When Osaki, who had run away from home for a while, returns to school, however, the now distraught Satomi’s illusions begin again. Finally, she admits that her suicide attempt had been a pathetic show in which she jumped into the bushes from the second floor and that she had intentionally ignored the poor boy Nishina’s pleas for help.
But Satomi’s actions bring out darker sides of human relationships in a number of people, including Ekuni with her malice, the mother Nishina with her surprise at learning the truth, the revelation of the fact that she actually had abused her son, marital infidelity, etc. Seeing the bad sides of these other people revives Satomi’s spirit with the realization that they are all no-goods.

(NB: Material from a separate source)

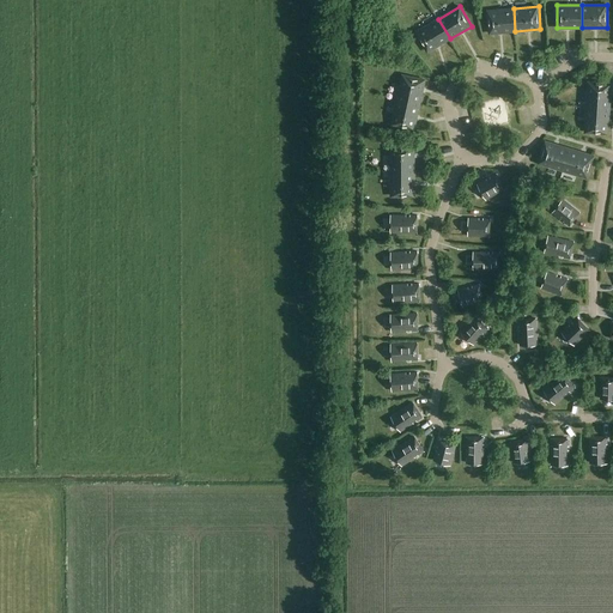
[(514,8),(489,10),(491,32),(515,31),(514,8)]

Having now been ridiculed by everyone for not really having experienced a trauma in her youth, Satomi tries to recover her identity as the traumatized girl by convincing everyone that she is indeed traumatized by trying to commit suicide. Almost as a replay middle-school days, she threatens to plunge to her death. Ishihara suggests that she try to erase her trauma by saying to the boy Nishina the words she had wanted to hear when she was in his position. Satomi resists, saying, “My twisted character is the result of trauma. So, don’t take my reason for being this way.” What is it that Satomi says when she is given a phone that has been connected to Nishina’s bedside in the hospital …? From somewhere comes the muffled sound of a snowstorm, the lighting turns blue and singles out Satomi, and at that very moment the stage blacks out.

Profile: Born: 1979
Born in Ishikawa prefecture in 1979, Yukiko Motoya is a playwright and director. Today she leads the Gekidan, Motoya Yukiko theater company. After graduating from high school, Motoya acted in plays including Fukusuke by the company Otona Keikaku, altT4 supervised by Akio Miyazawa and 1989 by Village Produce. In September of 2000 she launched her own company. She has also become the object of increasing attention as a writer with her nomination for the 18th Mishima Yukio Award for the short novel version of her play Funukedomo, Kanashimi no Ai wo Misero (Cowards, Show Your Sad Love), and for the 135th Akutagawa Award for her short novel Ikiteiru dake de Ai (Love, from Just Being Alive).